A Changing Political Environment
In addition to the difficulty of governing posed by a struggling economy Michigan public officials have been challenged by a changing political environment.
While the state approved legislative term limits in 1992, the first effects of the law would be felt in early 2000 when legislators in office at the time of passage began to be term-limited out of office. Studies have shown that this change resulted in less opportunity or incentive to develop camaraderie between legislators, particularly those from opposing parties, resulted in a loss of expert knowledge by lawmakers instead empowering career lobbyists and unelected staff and created an environment where lawmakers were constantly having to think about how their actions may impact their ability to be re-elected or employed as their term expired.
In addition, the federal Supreme Court ruling, Citizens United, essentially held that the right to freedom of speech prohibited the government from restricting independent political expenditures by a nonprofit corporation. The principles articulated by the Supreme Court in the case have also been extended to for-profit corporations, labor unions and other associations. As a result, the way that election bids can be and often are financed has changed drastically since 2010 having a significant impact on our elections.

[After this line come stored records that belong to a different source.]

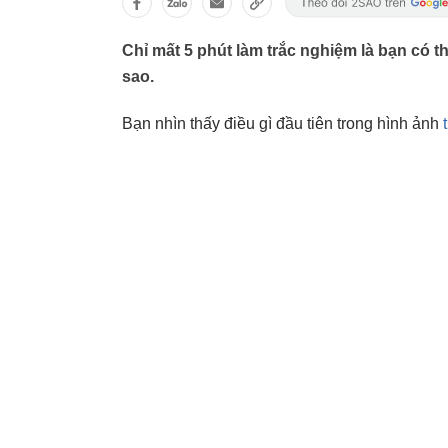
Chỉ mất 5 phút làm trắc nghiệm là bạn có th
sao.
Bạn nhìn thấy điều gì đầu tiên trong hình ảnh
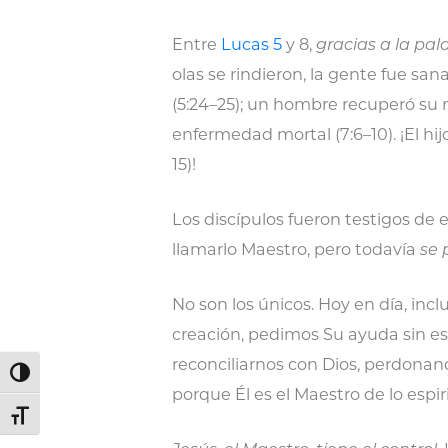
Entre
Lucas 5
y 8,
gracias a la pa
olas se rindieron, la gente fue san
(5:24–25); un hombre recuperó su m
enfermedad mortal (7:6–10). ¡El hi
15)!
Los discípulos fueron testigos de 
llamarlo Maestro, pero todavía
se
No son los únicos. Hoy en día, inc
creación, pedimos Su ayuda sin esp
reconciliarnos con Dios, perdona
Alternar alto contraste
porque Él es el Maestro de lo espir
Alternar tamaño de letra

Finally, state redistricting efforts have increasingly limited the number of legislative districts that are competitive for both political parties. As a result, legislators increasingly win or lose their seat during primary elections. The effect of this has been that candidates from both political parties have to increasingly move toward the stronger held beliefs of their political base, as taking a more moderate position is more likely to jeopardize a primary election bid. This political environment has made the prevalence of expertise more scarce and the incentive for bi-partisan approaches to policy challenges less likely.